Even the statement "what shard did that response come from" becomes
ambiguous since we could be talking a part of the index (ShardX) or we
could be talking about the specific physical shard/server (it came
from node2).

> All shards in the
> system form together the complete search space of the search index. E.g.
> having initially one big index I could divide it into multiple shards using
> MultiPassIndexSplitter, and if I combined all the shards again, using
> IndexMerger, I should obtain the original complete search index (modulo
> changed Lucene docids .. doesn't matter). I strongly believe in
> micro-sharding, because they are much easier to handle and replicate. Also,
> since we control the shards we don't have to deal with overlapping shards,
> which is the curse of P2P search.

Prohibiting overlapping shards effectively prohibits ever merging or
splitting shards online (it could only be an offline or blocking
operation).  Anyway, in the opaque shard model (where clients create
shards, and we don't know how they partitioned them), shards would
have to be non-overlapping.

As far as the future (allocation and rebalancing), I'm happy with a
small-shard approach that avoids merging and splitting.  It carries
some other nice little side benefits as well.

> * partitioning: a method whereby we can determine the target shard ID based
> on a doc ID.

I think we're all using partitioning the same way, but that's a
narrower definition than needed.
A user may partition the index, and Solr may not have the mapping of
docid to shard.

You've also used some slightly new terminology... "shard ID" as
opposed to just shard, which reinforces the need for different
terminology for the physical vs the logical.
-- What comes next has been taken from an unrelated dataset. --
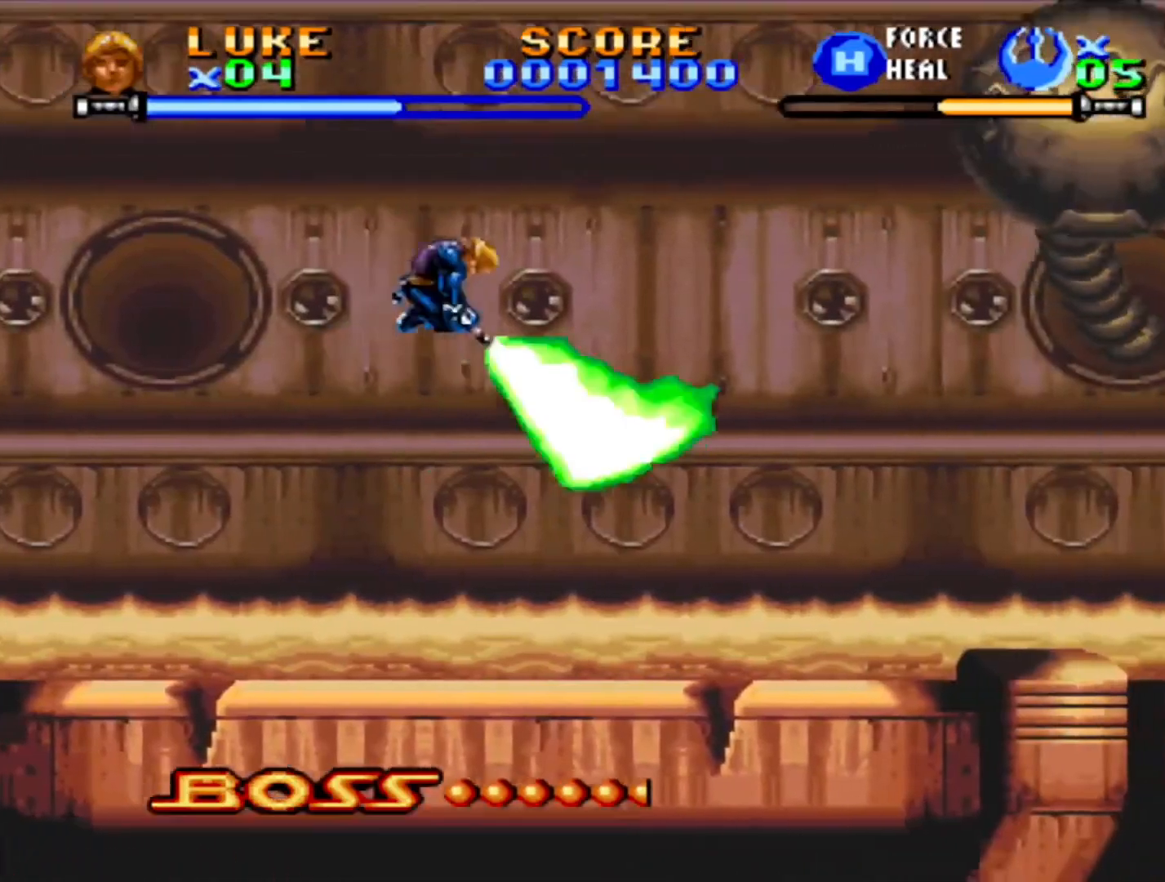
{"dt_ms": 500, "buttons": [], "events": [[67, "CROSS", "up"], [133, "CROSS", "down"], [267, "CROSS", "up"], [333, "CROSS", "down"], [450, "CROSS", "up"], [500, "DPAD_RIGHT", "up"]]}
> * search node: an application that provides search and update to one or more
> shards.
>
> * search host: a machine that may run 1 or more search nodes.
>
> * Shard Manager: a component that keeps track of allocation of shards to
> nodes (plus more, see below).
>
> Now, to translate this into Solr-speak: depending on the details of the
> design, and the evolution of Solr, one search node could be one Solr
> instance that manages one shard per core.

A solr core is a bit too heavyweight for a microshard though.
I think a single solr core really needs to be able to handle multiple
shards for this to become practical.

> Let's forget here about the
> current distributed search component, and the current replication

Heh.  I think this is what is causing some of the mismatches...
different starting points and different assumptions.

> - they
> could be useful in this design as a raw transport mechanism, but someone
> else would be calling the shots (see below).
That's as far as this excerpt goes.